Work to complete: Put the lines below into a numbered list, omitting the blank lines and leaving out the pictures.

Given data:
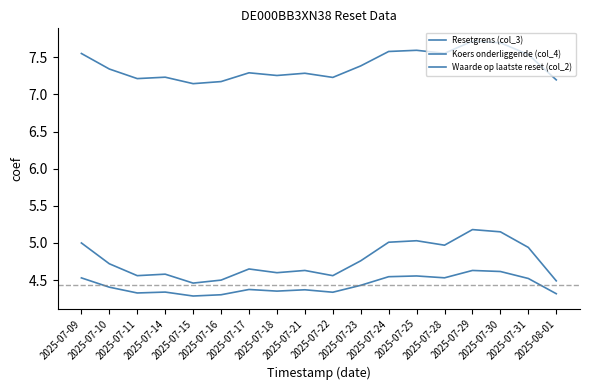

True or false: Resetgrens (col_3) and Koers onderliggende (col_4) intersect in this chart.

False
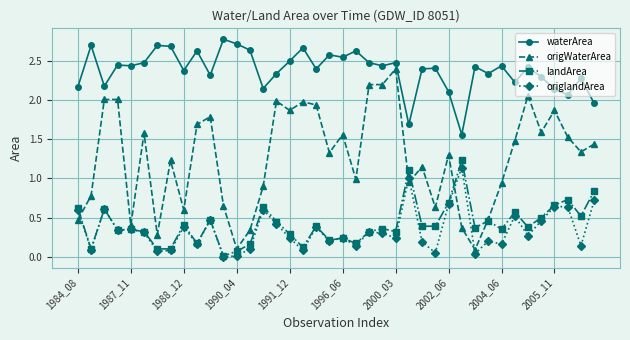

Which series has the widest spread of values?

origWaterArea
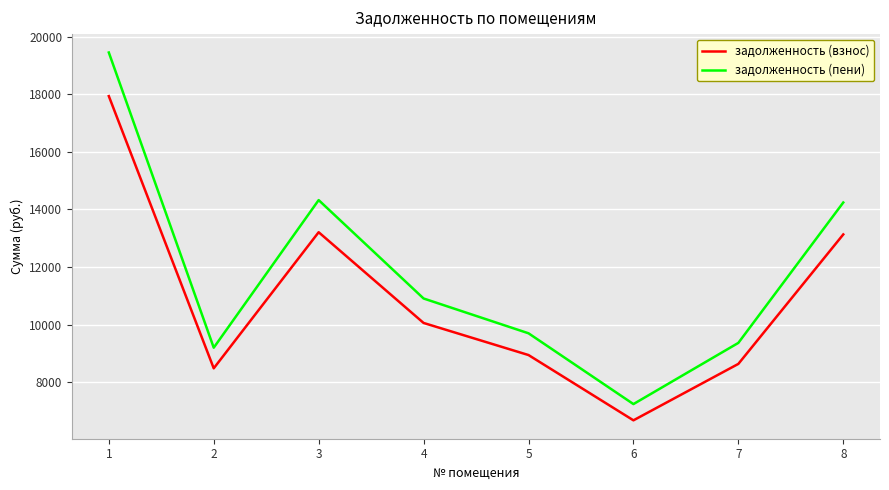

Rank the series at 3 from lowest to highest value.

задолженность (взнос), задолженность (пени)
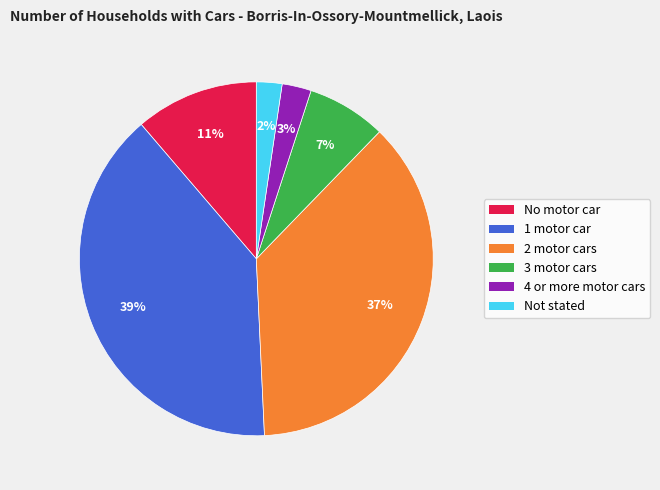

To the nearest percent, what percentage of the pie is 3 motor cars?

7%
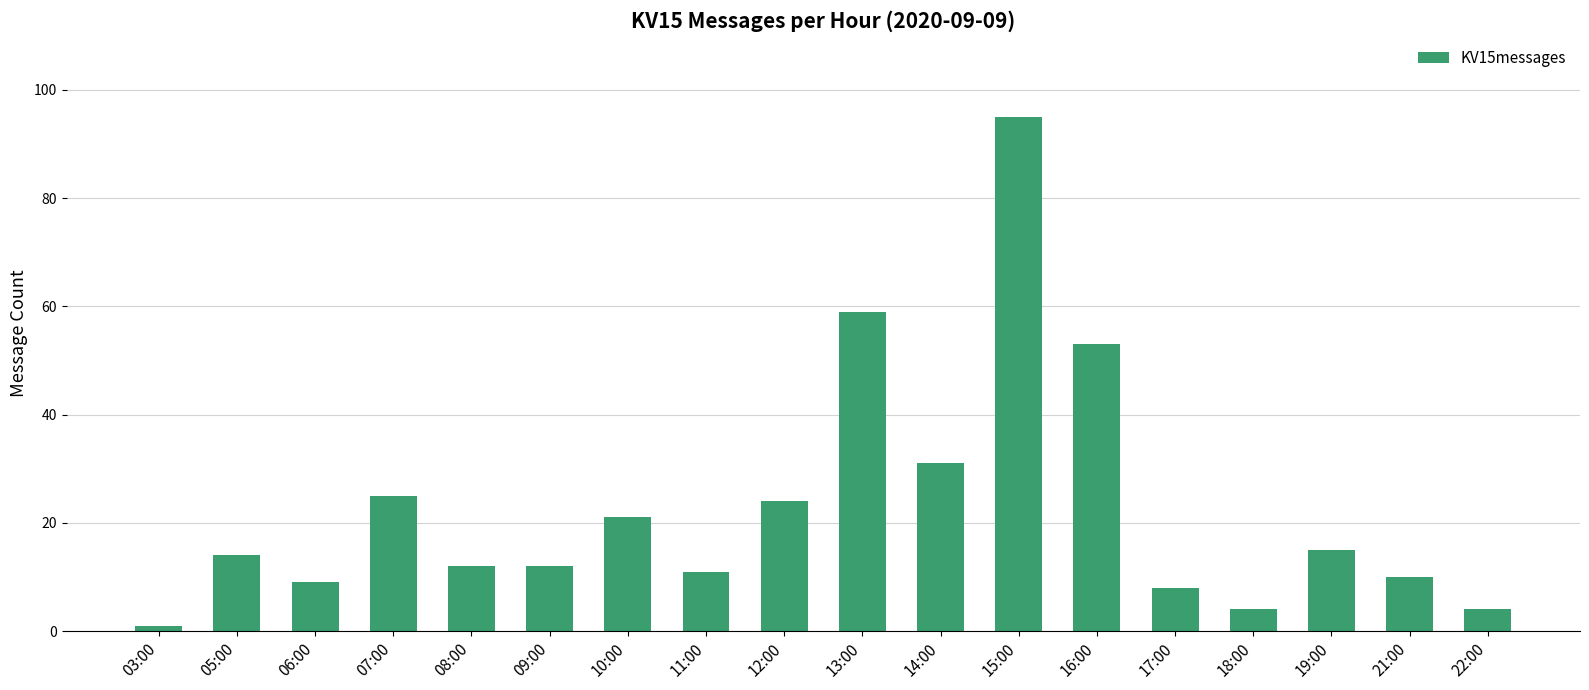

Is it true that the value at 14:00 is 31?

True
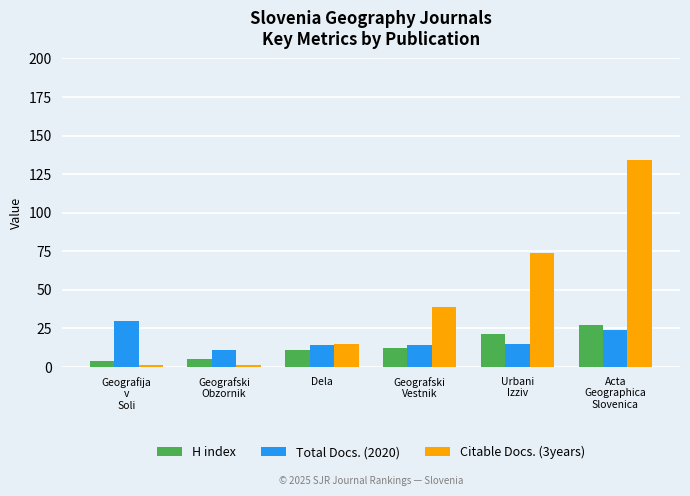

At how many categories does at least one series exceed 31?

3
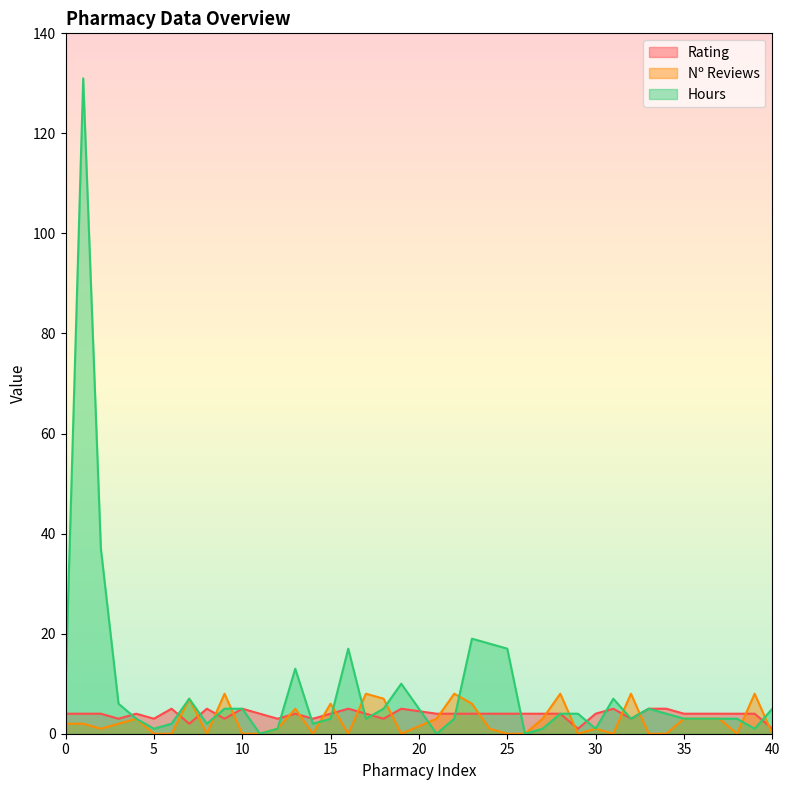

What is the value of the Nº Reviews point at the 16th from the left?

6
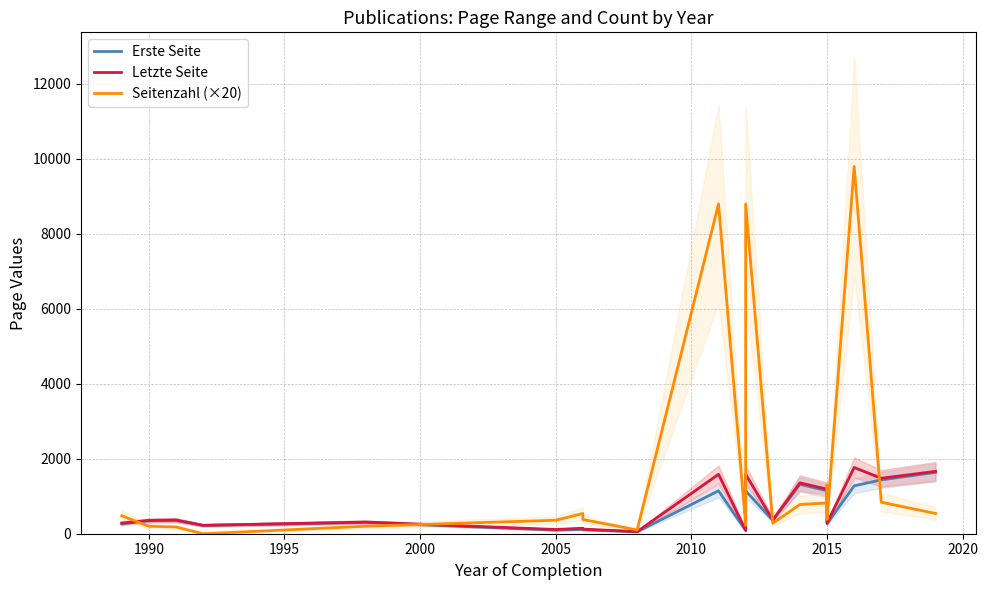

What is the highest value of the Letzte Seite series?

1767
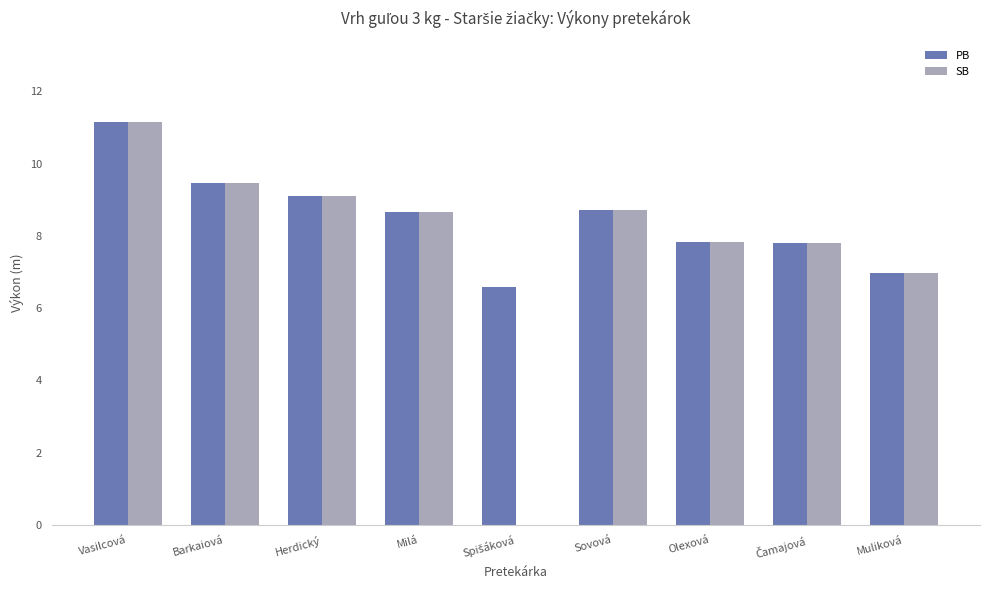

At which label does SB first exceed 8?

Vasilcová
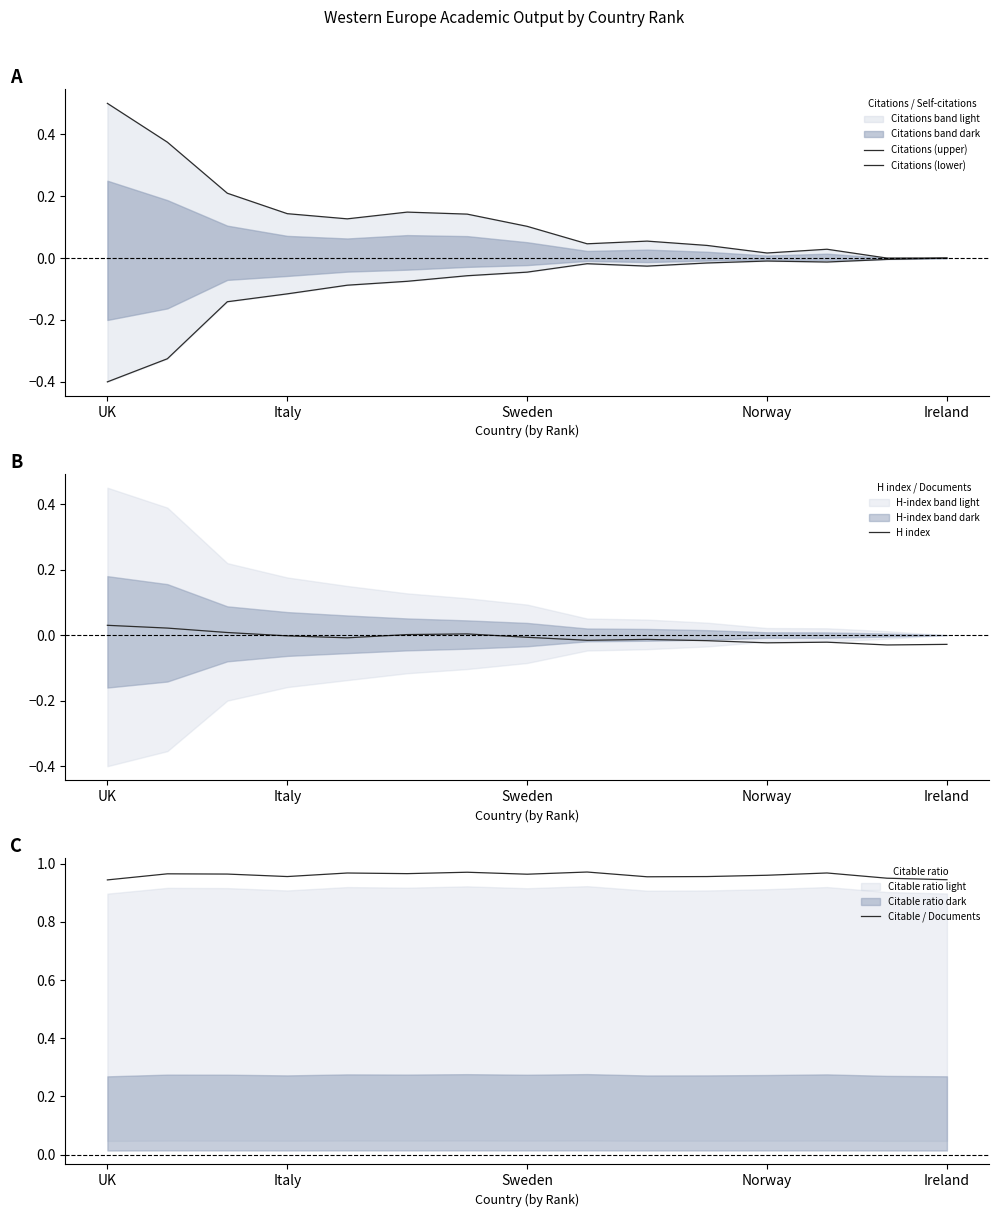

True or false: H index and Citations (upper) cross at least once.

False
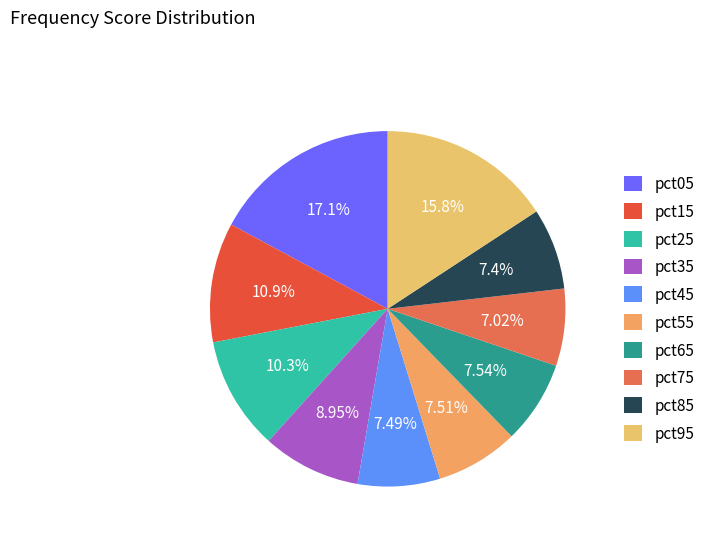

Count the number of slices in the pie.

10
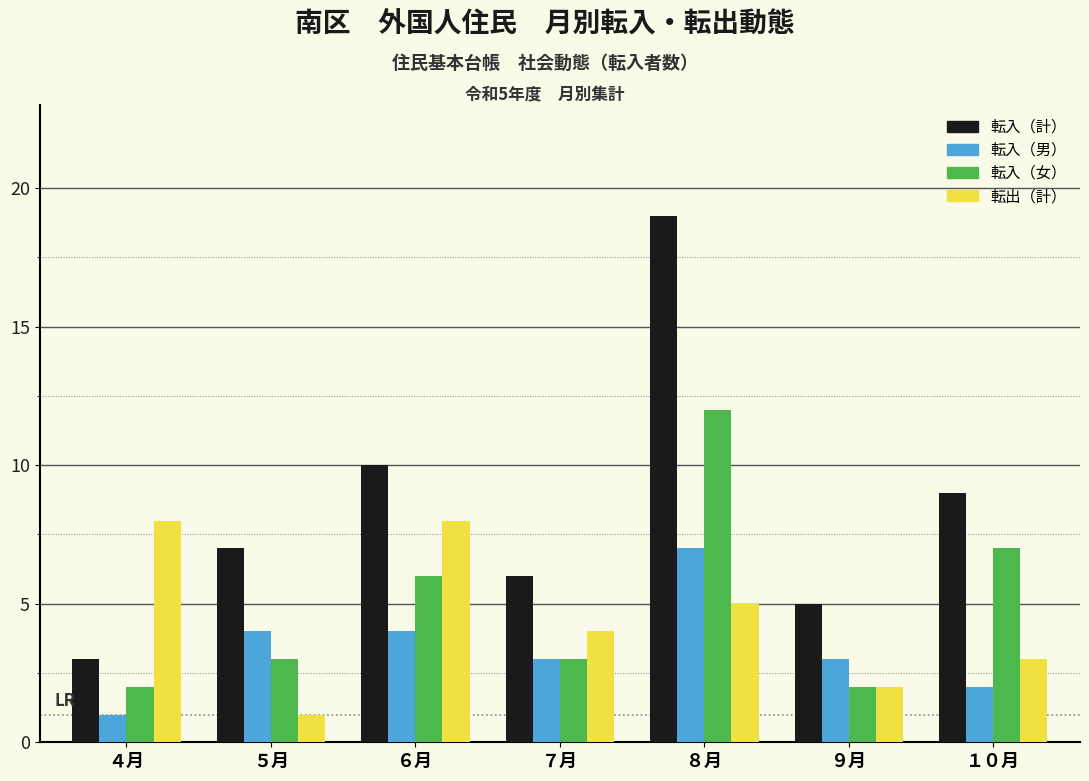

Reading left to right, extract all data points from this chart.

転入（計）: 3	7	10	6	19	5	9
転入（男）: 1	4	4	3	7	3	2
転入（女）: 2	3	6	3	12	2	7
転出（計）: 8	1	8	4	5	2	3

Response area:
1. True or false: Resetgrens (col_3) and Koers onderliggende (col_4) intersect in this chart.
2. False
3. Which series has the widest spread of values?
4. origWaterArea
5. Rank the series at 3 from lowest to highest value.
6. задолженность (взнос), задолженность (пени)
7. To the nearest percent, what percentage of the pie is 3 motor cars?
8. 7%
9. Is it true that the value at 14:00 is 31?
10. True
11. At how many categories does at least one series exceed 31?
12. 3
13. What is the value of the Nº Reviews point at the 16th from the left?
14. 6
15. What is the highest value of the Letzte Seite series?
16. 1767
17. At which label does SB first exceed 8?
18. Vasilcová
19. True or false: H index and Citations (upper) cross at least once.
20. False
21. Count the number of slices in the pie.
22. 10
23. Reading left to right, extract all data points from this chart.
24. 転入（計）: 3	7	10	6	19	5	9
25. 転入（男）: 1	4	4	3	7	3	2
26. 転入（女）: 2	3	6	3	12	2	7
27. 転出（計）: 8	1	8	4	5	2	3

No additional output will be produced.